CMS estimates it gets about 200 requests for national coverage determination decisions every year. Recently, for example, Medicare program managers have been conducting a national coverage analysis for a proposed coverage determination process for gender reassignment surgery.

The Medicare coverage determination team formally accepted a request for a gender reassignment surgery coverage review in December, collected public comments for a month, posted a draft decision memo June 2, and collected public comments on the draft memo until July 2. 

The determination team received 106 public comments before it posted the draft memo, including a reply from Kaiser Permanente favoring a national standard and complaints from anonymous consumers who said Medicare money could be better spent on other things.

The draft memo attracted 38 comments.

CMS published the paperwork review notice today in the Federal Register. Comments on the national coverage determination system information collection processes are due Sept. 23.

▸ **Exercise requirements**
- 1) In the passage on Medicare coverage determinations, how many comments did the draft memo attract?
- 2) Write a continuation of the passage on Medicare coverage determinations, starting after its last sentence.

▸ **Data shown**
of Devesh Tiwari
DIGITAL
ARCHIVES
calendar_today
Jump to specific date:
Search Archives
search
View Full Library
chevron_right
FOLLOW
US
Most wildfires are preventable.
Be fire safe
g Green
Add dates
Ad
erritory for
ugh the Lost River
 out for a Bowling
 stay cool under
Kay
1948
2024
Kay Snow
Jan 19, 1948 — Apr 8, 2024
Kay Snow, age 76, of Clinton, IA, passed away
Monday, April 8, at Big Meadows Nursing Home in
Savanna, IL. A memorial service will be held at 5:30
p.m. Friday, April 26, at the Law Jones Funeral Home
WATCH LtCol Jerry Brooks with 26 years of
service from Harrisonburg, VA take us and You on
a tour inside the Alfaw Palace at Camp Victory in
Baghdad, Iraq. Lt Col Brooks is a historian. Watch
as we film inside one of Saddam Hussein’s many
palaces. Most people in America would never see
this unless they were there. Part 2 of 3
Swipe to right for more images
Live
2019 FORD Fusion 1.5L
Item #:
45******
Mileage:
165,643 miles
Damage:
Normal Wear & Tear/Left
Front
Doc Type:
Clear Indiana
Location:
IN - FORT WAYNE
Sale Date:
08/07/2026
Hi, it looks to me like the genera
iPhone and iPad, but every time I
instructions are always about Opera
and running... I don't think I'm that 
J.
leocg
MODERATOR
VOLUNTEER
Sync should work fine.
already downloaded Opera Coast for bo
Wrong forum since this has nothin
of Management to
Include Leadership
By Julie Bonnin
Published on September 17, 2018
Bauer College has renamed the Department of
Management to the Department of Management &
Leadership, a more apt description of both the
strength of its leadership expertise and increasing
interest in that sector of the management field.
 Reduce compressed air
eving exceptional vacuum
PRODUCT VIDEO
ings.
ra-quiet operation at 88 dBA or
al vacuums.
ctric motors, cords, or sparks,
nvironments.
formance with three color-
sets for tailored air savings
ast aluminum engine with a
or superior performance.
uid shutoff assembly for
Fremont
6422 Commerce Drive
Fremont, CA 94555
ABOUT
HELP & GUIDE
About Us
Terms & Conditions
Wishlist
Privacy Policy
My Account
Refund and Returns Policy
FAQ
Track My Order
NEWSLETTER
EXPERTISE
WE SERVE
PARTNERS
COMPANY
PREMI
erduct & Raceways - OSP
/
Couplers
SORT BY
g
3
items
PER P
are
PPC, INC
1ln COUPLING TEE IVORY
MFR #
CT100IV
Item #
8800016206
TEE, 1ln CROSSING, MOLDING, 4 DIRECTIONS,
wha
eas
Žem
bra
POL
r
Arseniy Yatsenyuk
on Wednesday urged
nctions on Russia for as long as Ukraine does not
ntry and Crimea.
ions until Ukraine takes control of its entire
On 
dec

==

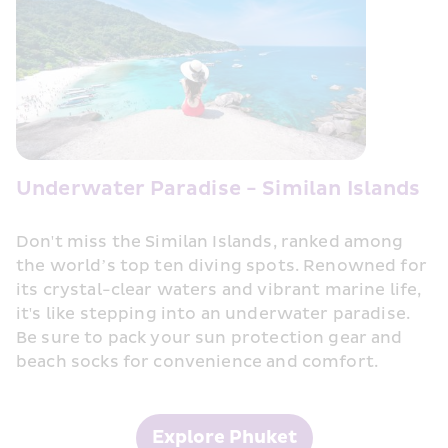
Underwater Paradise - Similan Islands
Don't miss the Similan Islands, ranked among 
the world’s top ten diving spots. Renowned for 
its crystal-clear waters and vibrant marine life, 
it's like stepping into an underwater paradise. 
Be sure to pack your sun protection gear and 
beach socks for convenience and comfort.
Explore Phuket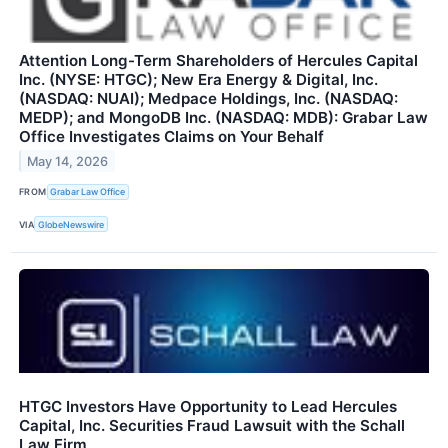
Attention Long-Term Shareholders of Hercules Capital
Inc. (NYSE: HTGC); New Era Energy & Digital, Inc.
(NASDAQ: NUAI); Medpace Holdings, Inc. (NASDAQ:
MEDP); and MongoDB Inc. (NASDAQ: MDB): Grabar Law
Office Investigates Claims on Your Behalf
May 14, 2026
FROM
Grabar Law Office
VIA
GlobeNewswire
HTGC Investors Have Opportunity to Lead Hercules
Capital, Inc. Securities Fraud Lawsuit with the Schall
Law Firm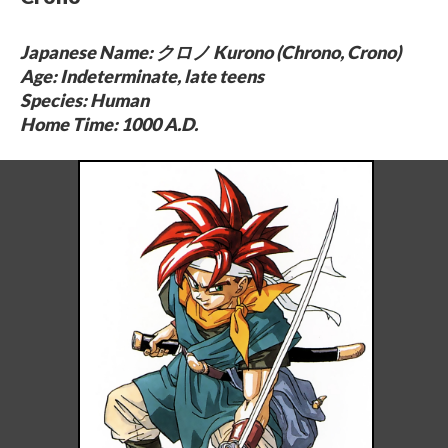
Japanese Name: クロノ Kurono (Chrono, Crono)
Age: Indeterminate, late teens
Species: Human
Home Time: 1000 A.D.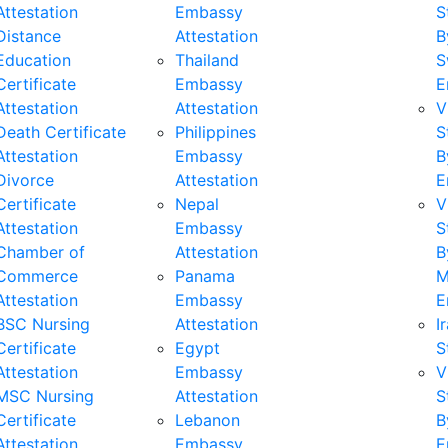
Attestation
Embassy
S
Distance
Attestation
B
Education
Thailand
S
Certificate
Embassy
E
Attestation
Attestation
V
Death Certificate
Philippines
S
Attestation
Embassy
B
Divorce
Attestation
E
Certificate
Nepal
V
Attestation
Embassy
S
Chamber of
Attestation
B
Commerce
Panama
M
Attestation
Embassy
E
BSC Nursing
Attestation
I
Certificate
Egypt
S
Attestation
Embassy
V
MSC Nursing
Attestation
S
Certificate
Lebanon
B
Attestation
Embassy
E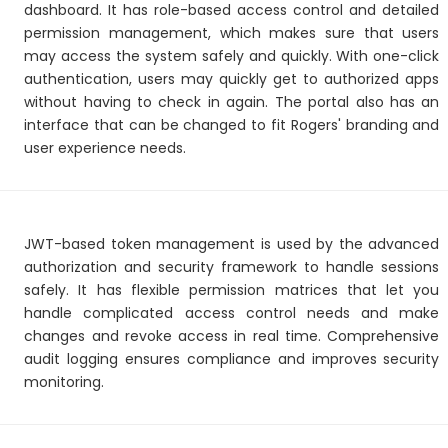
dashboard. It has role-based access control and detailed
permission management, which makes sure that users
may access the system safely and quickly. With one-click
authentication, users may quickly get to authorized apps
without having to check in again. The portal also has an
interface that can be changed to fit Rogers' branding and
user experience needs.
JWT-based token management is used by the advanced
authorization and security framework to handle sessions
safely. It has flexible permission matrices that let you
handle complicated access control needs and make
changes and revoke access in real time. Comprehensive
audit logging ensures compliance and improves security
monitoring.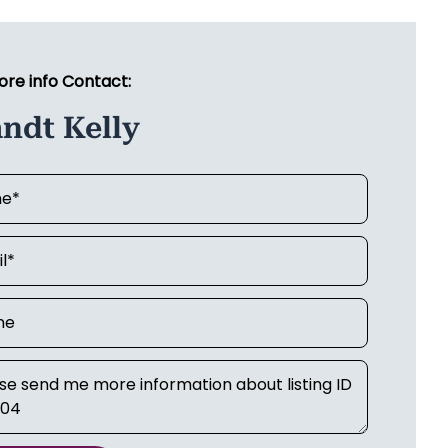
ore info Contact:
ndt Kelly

...

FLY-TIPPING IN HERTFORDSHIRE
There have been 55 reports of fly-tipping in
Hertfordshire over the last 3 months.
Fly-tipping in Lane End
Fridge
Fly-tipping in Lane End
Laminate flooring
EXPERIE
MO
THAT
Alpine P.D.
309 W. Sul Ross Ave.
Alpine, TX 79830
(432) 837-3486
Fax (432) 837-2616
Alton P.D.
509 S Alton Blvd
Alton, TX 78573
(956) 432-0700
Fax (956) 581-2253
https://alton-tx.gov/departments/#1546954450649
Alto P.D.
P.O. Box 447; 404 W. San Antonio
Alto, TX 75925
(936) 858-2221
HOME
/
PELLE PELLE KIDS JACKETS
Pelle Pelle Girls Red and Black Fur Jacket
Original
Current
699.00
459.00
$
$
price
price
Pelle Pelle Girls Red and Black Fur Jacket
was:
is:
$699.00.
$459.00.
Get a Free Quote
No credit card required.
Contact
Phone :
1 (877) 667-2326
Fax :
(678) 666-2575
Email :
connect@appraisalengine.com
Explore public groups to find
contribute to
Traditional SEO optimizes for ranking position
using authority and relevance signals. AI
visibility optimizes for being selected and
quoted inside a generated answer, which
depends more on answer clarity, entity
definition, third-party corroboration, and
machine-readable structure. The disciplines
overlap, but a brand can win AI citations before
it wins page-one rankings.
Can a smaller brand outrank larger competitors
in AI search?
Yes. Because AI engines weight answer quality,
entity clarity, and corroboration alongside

▸ **Expected results**
- 1) The draft memo attracted 38 comments.

- 2)
Federal law requires CMS to put many of its information collection efforts through a public review every three years. CMS last put the national coverage determination system efforts through a public review in 2013.

Changes to the Medicare determination system would not have a direct effect on commercial health insurance, but CMS is so big and influential that any changes it makes could affect how commercial insurers make their own decisions about what to cover.

When CMS conducted the last determination system paperwork review, officials said in a response to the comments it received that most dealt with the underlying determination system standards, not ways to improve the processes for collecting and handling the information used to develop the standards.